Transcribed page contents
▽
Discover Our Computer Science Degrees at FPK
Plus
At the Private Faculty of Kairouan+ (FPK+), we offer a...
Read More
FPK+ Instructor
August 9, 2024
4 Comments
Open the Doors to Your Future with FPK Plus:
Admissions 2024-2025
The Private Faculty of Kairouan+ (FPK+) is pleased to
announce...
△
The data above should be copied out with complete accuracy.

• REPLY TO THE EXERCISE:
Discover Our Computer Science Degrees at FPK
Plus
At the Private Faculty of Kairouan+ (FPK+), we offer a...
Read More
FPK+ Instructor
August 9, 2024
4 Comments
Open the Doors to Your Future with FPK Plus:
Admissions 2024-2025
The Private Faculty of Kairouan+ (FPK+) is pleased to
announce...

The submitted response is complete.